What this exercise asks:
1. List every sensorId value that appears in the sample rows of the text on querying sensor readings.
2. Please pick up the text on querying sensor readings at the point where it stops and carry it on.

The generated data will look like the below:
ID | ts | temp | sensorId |
---|---|---|---|
1 | 2019-10-17T00:00:00.000000Z | 19.37373911 | 9160 |
2 | 2019-10-17T00:00:00.600000Z | 21.91184617 | 9671 |
3 | 2019-10-17T00:00:01.400000Z | 16.58367834 | 8731 |
4 | 2019-10-17T00:00:01.500000Z | 16.69308815 | 3447 |
5 | 2019-10-17T00:00:01.600000Z | 19.67991569 | 7985 |
… | … | … | … |
Running queries
Let’s first select all records from the readings
table (note the omission of SELECT * FROM
):
readings;
Let’s also select the count
of records from readings
:
SELECT count() FROM readings;
count |
---|
10,000,000 |
and the average reading:
SELECT avg(temp) FROM readings;
average |
---|
18.997 |
We can now leverage our sensors
table to get more interesting data:
SELECT *
FROM readings
JOIN(
SELECT ID sensId, make, city
FROM sensors)

Dataset:
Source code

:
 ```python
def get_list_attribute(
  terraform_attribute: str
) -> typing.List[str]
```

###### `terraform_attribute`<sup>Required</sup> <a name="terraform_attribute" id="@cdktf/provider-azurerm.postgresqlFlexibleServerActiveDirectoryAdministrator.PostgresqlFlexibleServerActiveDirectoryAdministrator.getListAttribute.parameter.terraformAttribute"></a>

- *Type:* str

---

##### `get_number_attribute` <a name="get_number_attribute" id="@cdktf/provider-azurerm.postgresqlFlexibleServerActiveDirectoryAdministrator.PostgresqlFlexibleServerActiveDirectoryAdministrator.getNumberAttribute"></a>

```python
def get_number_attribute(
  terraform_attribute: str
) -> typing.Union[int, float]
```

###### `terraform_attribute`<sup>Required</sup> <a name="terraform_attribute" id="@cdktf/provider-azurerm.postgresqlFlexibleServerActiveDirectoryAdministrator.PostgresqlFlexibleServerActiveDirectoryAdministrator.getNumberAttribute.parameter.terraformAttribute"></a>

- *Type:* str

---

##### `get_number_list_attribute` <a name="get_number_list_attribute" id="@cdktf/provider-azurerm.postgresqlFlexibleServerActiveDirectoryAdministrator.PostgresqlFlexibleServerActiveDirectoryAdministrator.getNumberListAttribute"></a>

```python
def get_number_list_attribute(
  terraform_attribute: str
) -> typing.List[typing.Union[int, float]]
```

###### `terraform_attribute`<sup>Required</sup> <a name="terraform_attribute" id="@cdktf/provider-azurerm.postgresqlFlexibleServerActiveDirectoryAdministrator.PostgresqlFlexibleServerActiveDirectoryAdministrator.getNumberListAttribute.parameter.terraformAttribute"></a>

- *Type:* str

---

Task answers:
1. 9160, 9671, 8731, 3447, 7985

2.
ON readings.sensorId = sensId;
Results should look like the data below:
ID | ts | temp | sensorId | sensId | make | city |
---|---|---|---|---|---|---|
1 | 2019-10-17T00:00:00.000000Z | 19.37373911 | 9160 | 9160 | RS Pro | Boston |
2 | 2019-10-17T00:00:00.600000Z | 21.91184617 | 9671 | 9671 | United Automation | New York |
3 | 2019-10-17T00:00:01.400000Z | 16.58367834 | 8731 | 8731 | Honeywell | Miami |
4 | 2019-10-17T00:00:01.500000Z | 16.69308815 | 3447 | 3447 | United Automation | Miami |
5 | 2019-10-17T00:00:01.600000Z | 19.67991569 | 7985 | 7985 | Eberle | San Francisco |
6 | 2019-10-17T00:00:01.600000Z | 15.39514039 | 4230 | 4230 | United Automation | Chicago |
7 | 2019-10-17T00:00:02.100000Z | 15.06719566 | 2829 | 2829 | Honeywell | New York |
… | … | … | … | … | … | … |
SELECT city, max(temp)
FROM readings
JOIN(
SELECT ID sensId, city
FROM sensors)
ON readings.sensorId = sensId;
Results should look like the data below:
city | max |
---|---|
Boston | 22.99999233 |
New York | 22.99999631 |
Miami | 22.99999673 |
San Francisco | 22.99999531 |
Chicago | 22.9999988 |
SELECT ts, city, make, avg(temp)
FROM readings
JOIN (
SELECT ID sensId, city, make
FROM sensors
WHERE city='Miami' AND make='Omron')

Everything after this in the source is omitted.